● WHAT THE EXERCISE ASKS
Decide whether each statement agrees with the financing passage below, answering yes or no and quoting the deciding words of the passage. 1. Chadmoore borrowed $13.5 million from GATX on March 2, 1999. 2. Loans under the GATX facility carry interest at five-year U.S. Treasury notes plus 4.5%. 3. The warrants issued with the GATX Facility have an exercise price of $0.39 per share.

● PROVIDED PASSAGE
= Beginning of Section =

Management's plans in regard to these matters are also described in Item 1,
Footnote 2. The consolidated financial statements do not include any adjustments
that might result from the outcome of this uncertainty.
During the three months ended March 31, 1999 and 1998, the Company used net cash
in operating activities of $3,750,503 and $979,775, respectively. The major
non-operations use of cash for the three months ended March 31, 1999 and 1998
was the acquisition of communications assets. The major non-operations source of
cash for the three months ended March 31, 1999 and 1998 was proceeds from the
issuance of long-term debt.
On March 2, 1999, pursuant to a Senior Secured Loan Agreement ("GATX Facility"),
among the Company and GATX Capital Corporation ("GATX"), Chadmoore borrowed
$13.5 million from GATX. Pursuant to the agreement, within 120 days of the
funding, GATX, at its sole discretion, has the option to make available up to
$13.5 million in additional funds. Loans under the GATX facility will be made at
an interest rate fixed at the time of the funding based on five-year U.S.
Treasury notes plus 5.5%, with a five-year amortization schedule following an
interest-only period. In connection with the GATX Facility warrants to purchase
up to 1,822,500 shares of the Company's Common Stock at an exercise price of
$0.39 per share were issued. The loan is secured by substantially all the assets
of the Company; provided, however, that if the additional $13.5 million is not
made available within 120 days of March 2, 1999, certain assets including
channels, equipment and the customer base will be released from security and the
number of warrants will be reduced proportionately. If certain assets are
released, the Company may sell channels deemed to be non-strategic to its
business plan, or use the collateral to secure other financing. In conjunction
with the GATX Facility the Company has paid and terminated the Motorola Loan
Facility and the MarCap Facility. Motorola and MarCap concurrently released all
security interests related to the Motorola Loan Facility and the MarCap Facility
(see Item 1 Footnote 5).

= End of Section =

● RECORD EXTRACTS
= Beginning of Section =

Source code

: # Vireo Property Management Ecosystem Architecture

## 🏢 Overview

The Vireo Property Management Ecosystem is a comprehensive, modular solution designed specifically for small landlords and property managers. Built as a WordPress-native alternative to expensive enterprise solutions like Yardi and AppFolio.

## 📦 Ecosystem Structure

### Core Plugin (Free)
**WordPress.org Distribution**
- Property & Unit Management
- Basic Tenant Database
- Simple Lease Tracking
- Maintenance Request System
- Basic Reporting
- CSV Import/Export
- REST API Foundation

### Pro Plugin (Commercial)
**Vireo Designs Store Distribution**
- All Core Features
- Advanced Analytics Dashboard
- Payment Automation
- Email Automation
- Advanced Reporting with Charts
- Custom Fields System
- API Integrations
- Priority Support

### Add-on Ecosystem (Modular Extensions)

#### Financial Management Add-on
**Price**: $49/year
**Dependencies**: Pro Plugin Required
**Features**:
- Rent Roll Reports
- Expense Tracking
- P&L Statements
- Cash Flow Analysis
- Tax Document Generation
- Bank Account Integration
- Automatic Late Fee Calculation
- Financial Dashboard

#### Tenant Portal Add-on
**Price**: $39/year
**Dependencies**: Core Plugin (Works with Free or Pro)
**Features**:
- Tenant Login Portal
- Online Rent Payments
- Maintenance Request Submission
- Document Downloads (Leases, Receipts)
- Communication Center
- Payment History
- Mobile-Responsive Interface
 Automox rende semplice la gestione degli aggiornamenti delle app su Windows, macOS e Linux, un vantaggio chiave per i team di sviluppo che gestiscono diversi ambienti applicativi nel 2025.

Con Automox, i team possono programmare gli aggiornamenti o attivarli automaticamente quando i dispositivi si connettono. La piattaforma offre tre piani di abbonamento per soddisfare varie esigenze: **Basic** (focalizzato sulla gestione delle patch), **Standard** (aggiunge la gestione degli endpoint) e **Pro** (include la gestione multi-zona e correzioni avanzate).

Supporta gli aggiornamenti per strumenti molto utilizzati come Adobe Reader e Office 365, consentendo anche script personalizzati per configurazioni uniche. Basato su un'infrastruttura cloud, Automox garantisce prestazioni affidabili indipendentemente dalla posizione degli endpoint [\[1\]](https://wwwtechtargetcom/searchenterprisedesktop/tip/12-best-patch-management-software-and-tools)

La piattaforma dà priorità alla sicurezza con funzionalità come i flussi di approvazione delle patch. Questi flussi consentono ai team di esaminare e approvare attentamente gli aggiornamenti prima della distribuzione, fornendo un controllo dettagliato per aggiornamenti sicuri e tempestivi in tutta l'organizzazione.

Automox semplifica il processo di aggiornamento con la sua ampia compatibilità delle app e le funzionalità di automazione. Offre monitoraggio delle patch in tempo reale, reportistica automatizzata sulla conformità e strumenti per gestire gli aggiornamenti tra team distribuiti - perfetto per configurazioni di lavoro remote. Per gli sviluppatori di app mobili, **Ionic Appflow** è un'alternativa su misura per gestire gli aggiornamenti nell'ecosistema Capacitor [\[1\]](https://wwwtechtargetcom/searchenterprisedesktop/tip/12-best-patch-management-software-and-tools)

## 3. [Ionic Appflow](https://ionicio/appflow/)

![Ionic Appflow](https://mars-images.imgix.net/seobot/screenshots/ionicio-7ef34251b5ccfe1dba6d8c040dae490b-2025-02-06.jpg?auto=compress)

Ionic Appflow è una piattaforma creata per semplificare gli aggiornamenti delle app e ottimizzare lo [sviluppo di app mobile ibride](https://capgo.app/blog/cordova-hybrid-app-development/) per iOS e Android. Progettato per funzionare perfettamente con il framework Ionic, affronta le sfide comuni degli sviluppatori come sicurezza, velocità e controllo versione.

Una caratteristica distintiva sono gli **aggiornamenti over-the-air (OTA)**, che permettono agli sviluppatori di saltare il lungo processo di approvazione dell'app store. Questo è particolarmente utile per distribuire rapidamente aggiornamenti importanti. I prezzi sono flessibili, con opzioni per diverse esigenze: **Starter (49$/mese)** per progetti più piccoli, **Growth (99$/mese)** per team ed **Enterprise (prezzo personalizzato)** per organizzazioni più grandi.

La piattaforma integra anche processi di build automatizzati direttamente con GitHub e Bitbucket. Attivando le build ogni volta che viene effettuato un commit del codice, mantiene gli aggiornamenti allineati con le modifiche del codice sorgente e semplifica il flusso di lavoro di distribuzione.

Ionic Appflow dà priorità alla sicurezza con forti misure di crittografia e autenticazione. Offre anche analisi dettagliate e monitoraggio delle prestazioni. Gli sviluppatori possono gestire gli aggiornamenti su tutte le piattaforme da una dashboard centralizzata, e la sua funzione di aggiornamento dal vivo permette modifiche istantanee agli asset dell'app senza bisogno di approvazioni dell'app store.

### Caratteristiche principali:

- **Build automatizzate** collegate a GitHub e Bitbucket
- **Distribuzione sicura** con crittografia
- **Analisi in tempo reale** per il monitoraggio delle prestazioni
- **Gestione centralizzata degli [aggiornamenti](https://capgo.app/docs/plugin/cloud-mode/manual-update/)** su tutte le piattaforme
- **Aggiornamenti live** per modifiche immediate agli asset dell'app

= End of Section =

● RESULT
1. Yes: "On March 2, 1999, pursuant to a Senior Secured Loan Agreement ("GATX Facility"), among the Company and GATX Capital Corporation ("GATX"), Chadmoore borrowed $13.5 million from GATX."
2. No: "based on five-year U.S. Treasury notes plus 5.5%"
3. Yes: "at an exercise price of $0.39 per share were issued"